◆ Assignment 1 ◆
Answer these from the marketing passage below:
(a) From what city does Preston run PELORA Marketing?
(b) What kind of company did Preston's dad run, and in what area?
(c) What share of revenue does the passage suggest for a business trying to grow fast?
◆ Assignment 2 ◆
Pick up the passage on marketing questions where it stops and keep writing in the same voice.

◆ Passage shown ◆
····················

Most owners do not have a marketing problem. They have a math problem, a trust problem, or a follow-up problem. Fix those three and the marketing starts to work.
Spend against the value of a customer, not a flat number. Win on trust with real video and real reviews, not by being the loudest. Respond in minutes, because the business that answers first usually wins.
I am Preston. I run PELORA Marketing out of Newport Beach, and before this I was the operator, not the vendor. I grew up on job sites. My dad ran a concrete company in the Coachella Valley and I was working in the trade by 14. Later I co-founded and ran behavioral health companies, including a detox and a mental health program we built and sold. In between I remodeled my own homes and helped a lot of contractors grow. I have hired agencies, gotten burned by agencies, and built in-house teams. Today I help clinics, treatment centers, wellness brands, and remodeling and construction companies grow.
What follows are the questions I get asked the most. The answers are the same across every one of those industries, because good marketing is not industry magic. It is the same handful of principles applied with a little judgment.
Question 1How much should I spend on marketing?
Anchor your budget to the value of a customer and your growth goal, not a flat number you read somewhere. A working rule of thumb is 7 to 10 percent of revenue to hold steady, and 15 to 20 percent if you are trying to grow fast. But the percentage is the small lever. The big lever is what a customer is actually worth to you.

····················

◆ Data extract ◆
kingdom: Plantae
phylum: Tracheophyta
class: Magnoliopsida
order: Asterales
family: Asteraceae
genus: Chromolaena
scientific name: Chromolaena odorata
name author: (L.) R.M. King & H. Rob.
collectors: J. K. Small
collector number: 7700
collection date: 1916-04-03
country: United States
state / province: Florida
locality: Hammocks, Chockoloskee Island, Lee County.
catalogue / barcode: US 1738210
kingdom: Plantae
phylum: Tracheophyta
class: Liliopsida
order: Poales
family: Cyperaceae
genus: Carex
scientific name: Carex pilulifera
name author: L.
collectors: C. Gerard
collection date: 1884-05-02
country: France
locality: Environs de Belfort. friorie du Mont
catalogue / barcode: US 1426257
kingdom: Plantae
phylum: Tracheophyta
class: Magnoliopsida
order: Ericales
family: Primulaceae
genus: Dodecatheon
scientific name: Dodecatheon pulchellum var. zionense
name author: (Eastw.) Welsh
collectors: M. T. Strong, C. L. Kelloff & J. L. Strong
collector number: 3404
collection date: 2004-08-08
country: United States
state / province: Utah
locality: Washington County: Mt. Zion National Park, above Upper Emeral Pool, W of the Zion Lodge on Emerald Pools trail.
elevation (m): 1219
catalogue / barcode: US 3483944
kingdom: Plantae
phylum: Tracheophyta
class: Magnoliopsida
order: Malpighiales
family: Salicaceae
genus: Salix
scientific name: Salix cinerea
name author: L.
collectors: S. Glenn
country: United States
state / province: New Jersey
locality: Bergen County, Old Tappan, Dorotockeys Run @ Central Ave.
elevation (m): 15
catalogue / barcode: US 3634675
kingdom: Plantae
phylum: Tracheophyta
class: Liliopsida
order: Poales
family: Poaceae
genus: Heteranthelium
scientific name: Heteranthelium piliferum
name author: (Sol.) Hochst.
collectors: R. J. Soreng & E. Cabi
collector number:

····················

◆ Answer area 1 ◆
(a) Newport Beach
(b) A concrete company in the Coachella Valley
(c) 15 to 20 percent

◆ Answer area 2 ◆
A med spa selling a 300 dollar facial, a contractor selling a 40,000 dollar kitchen, and a treatment center with a high-value admission cannot run the same budget. The higher the value of a customer, the more you can afford to pay to get one, and the more it costs to underspend. That is the trap I see most: an owner puts a tiny budget behind a high-value service, the ad platform never gathers enough data to learn, the results look bad, and they conclude that ads do not work. The ads were never the problem. The math was. I built a free ad-spend calculator so you can model your own numbers in about a minute before you spend a dollar.
When I ran our treatment program, a single admission was worth more than a month of a small contractor's jobs. So our marketing math was completely different, even though the channels looked the same on the surface. If someone had handed me a generic "spend 1,500 dollars a month" plan, it would have quietly starved the whole thing. Spend follows the value of what you sell. Always.
Question 2Should I hire a marketing agency or do it myself?
Here is the honest version, by revenue:
- Under about 250,000 dollars a year: do most of it yourself with AI tools. Your job right now is to prove the offer, not to pay someone else to market something that is still being figured out.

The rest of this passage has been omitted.